Data#

class nemo.collections.common.data.dataset.ConcatDataset(*args: Any, **kwargs: Any)[source]#

Bases: IterableDataset

A dataset that accepts as argument multiple datasets and then samples from them based on the specified sampling technique. :param datasets: A list of datasets to sample from. :type datasets: list :param shuffle: Whether to shuffle individual datasets. Only works with non-iterable datasets.

Defaults to True.

Parameters
  • sampling_technique (str) – Sampling technique to choose which dataset to draw a sample from. Defaults to ‘temperature’. Currently supports ‘temperature’, ‘random’ and ‘round-robin’.

  • sampling_temperature (int) – Temperature value for sampling. Only used when sampling_technique = ‘temperature’. Defaults to 5.

  • sampling_scale – Gives you the ability to upsample / downsample the dataset. Defaults to 1.

  • sampling_probabilities (list) – Probability values for sampling. Only used when sampling_technique = ‘random’.

  • seed – Optional value to seed the numpy RNG.

  • global_rank (int) – Worker rank, used for partitioning map style datasets. Defaults to 0.

  • world_size (int) – Total number of processes, used for partitioning map style datasets. Defaults to 1.

get_iterable(dataset)[source]#
static random_generator(datasets, **kwargs)[source]#
static round_robin_generator(datasets, **kwargs)[source]#
static temperature_generator(datasets, **kwargs)[source]#
class nemo.collections.common.data.dataset.ConcatMapDataset(*args: Any, **kwargs: Any)[source]#

Bases: Dataset

A dataset that accepts as argument multiple datasets and then samples from them based on the specified sampling technique. :param datasets: A list of datasets to sample from. :type datasets: list :param sampling_technique: Sampling technique to choose which dataset to draw a sample from.

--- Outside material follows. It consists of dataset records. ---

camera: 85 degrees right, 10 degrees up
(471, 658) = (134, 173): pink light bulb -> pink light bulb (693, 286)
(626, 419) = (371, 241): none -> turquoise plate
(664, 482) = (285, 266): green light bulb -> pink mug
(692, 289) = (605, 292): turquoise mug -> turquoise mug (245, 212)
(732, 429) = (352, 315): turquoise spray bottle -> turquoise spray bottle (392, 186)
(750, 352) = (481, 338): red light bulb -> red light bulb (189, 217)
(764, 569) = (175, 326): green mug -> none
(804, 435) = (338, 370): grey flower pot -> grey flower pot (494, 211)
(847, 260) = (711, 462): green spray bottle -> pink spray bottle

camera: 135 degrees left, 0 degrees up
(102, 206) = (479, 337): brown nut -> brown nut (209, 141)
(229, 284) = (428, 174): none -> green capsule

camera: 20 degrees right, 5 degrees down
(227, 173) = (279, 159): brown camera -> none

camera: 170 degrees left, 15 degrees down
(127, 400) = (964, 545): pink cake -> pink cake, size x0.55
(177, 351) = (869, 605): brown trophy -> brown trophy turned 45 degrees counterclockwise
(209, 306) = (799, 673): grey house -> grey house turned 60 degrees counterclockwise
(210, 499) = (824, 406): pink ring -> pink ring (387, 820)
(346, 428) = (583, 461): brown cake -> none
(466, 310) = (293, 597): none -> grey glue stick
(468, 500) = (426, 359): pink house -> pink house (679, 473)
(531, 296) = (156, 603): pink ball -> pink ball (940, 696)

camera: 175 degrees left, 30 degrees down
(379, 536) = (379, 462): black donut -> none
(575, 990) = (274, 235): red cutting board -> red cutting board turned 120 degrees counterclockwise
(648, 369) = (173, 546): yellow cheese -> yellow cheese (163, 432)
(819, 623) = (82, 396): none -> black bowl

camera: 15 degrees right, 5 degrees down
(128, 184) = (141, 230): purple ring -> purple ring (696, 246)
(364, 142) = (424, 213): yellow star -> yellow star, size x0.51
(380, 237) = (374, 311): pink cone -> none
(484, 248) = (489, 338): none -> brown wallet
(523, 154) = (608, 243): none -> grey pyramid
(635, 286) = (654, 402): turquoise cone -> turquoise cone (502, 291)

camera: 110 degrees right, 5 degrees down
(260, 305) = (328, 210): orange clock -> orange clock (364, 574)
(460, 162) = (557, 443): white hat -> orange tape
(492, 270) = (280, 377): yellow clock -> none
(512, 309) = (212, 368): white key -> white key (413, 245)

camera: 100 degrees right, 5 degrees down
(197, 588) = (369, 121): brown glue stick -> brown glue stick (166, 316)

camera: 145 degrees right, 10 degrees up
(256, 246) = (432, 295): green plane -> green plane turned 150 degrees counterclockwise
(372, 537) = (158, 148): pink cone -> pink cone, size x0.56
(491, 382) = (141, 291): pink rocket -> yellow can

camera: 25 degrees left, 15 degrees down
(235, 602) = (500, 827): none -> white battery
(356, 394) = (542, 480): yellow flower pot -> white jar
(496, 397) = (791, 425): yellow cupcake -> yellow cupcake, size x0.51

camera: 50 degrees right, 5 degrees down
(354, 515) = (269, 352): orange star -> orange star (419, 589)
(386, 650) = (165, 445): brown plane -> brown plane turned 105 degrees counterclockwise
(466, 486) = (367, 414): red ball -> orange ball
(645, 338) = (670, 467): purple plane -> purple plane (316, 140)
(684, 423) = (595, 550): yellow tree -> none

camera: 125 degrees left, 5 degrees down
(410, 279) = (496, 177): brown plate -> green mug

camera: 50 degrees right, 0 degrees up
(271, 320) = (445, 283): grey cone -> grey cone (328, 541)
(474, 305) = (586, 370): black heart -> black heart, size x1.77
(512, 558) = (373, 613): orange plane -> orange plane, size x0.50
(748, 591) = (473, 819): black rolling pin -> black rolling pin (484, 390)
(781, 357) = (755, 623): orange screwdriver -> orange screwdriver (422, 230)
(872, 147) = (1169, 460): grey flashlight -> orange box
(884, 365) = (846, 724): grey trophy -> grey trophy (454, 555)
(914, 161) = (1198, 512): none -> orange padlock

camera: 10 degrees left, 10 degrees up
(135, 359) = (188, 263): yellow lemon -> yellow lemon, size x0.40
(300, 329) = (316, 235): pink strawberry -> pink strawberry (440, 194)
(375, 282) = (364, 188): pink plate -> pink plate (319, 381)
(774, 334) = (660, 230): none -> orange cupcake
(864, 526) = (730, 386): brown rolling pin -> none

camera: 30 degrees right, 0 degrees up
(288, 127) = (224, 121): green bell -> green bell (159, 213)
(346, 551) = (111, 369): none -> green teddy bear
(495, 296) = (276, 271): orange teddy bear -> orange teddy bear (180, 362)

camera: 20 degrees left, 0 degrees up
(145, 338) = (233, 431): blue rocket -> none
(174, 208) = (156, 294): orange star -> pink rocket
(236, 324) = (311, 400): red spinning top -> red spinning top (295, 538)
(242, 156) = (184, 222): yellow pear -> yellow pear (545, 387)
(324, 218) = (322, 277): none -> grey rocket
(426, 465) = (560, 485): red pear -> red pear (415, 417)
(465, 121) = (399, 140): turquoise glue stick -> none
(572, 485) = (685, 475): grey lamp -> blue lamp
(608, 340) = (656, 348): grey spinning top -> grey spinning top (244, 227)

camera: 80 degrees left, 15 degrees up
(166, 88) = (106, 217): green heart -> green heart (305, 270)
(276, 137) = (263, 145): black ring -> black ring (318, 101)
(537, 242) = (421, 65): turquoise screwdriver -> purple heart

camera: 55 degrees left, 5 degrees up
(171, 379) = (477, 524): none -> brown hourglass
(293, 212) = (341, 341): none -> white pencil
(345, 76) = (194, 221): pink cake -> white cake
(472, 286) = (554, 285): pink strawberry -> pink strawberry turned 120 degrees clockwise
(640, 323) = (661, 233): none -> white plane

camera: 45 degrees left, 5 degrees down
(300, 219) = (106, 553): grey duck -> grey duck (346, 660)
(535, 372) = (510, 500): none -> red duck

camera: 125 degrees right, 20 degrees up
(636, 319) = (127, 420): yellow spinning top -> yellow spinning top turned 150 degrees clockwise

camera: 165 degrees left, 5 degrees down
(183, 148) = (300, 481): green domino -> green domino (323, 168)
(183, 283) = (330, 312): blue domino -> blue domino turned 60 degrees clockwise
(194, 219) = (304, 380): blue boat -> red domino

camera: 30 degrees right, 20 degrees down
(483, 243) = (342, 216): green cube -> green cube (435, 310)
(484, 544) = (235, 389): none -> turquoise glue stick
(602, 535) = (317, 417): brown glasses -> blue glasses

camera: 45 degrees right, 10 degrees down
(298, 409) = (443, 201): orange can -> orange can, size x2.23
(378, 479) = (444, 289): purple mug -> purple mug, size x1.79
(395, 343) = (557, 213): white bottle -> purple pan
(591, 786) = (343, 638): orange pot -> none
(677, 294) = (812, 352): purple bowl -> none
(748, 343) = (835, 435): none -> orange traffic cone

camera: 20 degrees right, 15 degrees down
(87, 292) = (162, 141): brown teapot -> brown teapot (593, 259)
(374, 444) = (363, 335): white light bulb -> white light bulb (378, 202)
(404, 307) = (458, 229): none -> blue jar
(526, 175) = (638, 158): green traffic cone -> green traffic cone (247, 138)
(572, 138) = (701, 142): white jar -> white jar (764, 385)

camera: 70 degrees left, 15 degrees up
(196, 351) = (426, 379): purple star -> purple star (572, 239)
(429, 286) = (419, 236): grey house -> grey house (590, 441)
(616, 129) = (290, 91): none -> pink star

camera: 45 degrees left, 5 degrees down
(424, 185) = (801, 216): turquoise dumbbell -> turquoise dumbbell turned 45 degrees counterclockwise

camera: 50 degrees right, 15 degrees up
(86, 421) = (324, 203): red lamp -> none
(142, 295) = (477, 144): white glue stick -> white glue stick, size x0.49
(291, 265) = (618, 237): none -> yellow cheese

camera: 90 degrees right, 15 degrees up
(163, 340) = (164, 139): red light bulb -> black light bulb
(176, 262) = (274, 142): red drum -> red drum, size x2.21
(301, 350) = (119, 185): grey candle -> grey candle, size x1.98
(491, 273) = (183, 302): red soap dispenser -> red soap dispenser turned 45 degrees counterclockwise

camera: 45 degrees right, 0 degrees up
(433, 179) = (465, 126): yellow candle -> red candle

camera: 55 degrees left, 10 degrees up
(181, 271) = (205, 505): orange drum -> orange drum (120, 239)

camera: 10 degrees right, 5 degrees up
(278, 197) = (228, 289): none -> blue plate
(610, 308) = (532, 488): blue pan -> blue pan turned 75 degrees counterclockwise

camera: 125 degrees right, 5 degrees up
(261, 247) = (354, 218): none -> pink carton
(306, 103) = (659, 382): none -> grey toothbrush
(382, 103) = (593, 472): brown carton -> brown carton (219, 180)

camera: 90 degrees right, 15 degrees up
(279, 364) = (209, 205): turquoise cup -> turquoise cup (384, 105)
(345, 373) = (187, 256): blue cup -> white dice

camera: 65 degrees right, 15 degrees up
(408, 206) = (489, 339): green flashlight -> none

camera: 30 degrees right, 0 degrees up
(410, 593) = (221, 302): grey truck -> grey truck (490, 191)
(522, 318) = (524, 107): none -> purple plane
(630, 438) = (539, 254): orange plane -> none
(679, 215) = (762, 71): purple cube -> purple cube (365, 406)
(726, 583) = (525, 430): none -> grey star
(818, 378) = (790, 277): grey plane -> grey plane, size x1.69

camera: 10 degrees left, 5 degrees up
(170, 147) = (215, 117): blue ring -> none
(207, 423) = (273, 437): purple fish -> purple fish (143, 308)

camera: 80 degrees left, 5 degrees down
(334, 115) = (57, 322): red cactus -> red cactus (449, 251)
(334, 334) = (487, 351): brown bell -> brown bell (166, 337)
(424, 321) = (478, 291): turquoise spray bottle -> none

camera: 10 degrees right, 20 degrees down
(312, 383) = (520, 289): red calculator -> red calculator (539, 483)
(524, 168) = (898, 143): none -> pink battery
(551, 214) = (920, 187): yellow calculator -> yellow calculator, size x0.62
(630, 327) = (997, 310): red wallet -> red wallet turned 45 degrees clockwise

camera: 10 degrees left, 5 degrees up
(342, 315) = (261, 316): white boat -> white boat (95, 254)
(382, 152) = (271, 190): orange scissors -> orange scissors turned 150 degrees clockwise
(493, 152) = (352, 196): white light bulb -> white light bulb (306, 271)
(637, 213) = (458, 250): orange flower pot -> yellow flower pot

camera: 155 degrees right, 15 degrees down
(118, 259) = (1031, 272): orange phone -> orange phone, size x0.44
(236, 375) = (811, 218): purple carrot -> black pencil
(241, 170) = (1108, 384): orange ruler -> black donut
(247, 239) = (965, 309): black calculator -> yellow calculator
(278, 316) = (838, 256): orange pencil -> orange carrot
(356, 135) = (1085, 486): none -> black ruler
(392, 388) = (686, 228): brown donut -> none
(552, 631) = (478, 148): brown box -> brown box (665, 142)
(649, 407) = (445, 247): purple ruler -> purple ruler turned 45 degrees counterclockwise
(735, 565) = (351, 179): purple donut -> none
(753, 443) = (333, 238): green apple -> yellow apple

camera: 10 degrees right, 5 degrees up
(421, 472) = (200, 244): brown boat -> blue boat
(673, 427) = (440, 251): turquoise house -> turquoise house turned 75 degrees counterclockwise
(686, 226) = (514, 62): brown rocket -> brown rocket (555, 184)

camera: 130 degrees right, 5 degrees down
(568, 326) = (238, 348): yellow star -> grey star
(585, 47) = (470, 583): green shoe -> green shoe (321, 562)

Defaults to ‘temperature’. Currently supports ‘temperature’, ‘random’ and ‘round-robin’.

Parameters
  • sampling_temperature (int) – Temperature value for sampling. Only used when sampling_technique = ‘temperature’. Defaults to 5.

  • sampling_probabilities (list) – Probability values for sampling. Only used when sampling_technique = ‘random’.

  • seed – Optional value to seed the numpy RNG.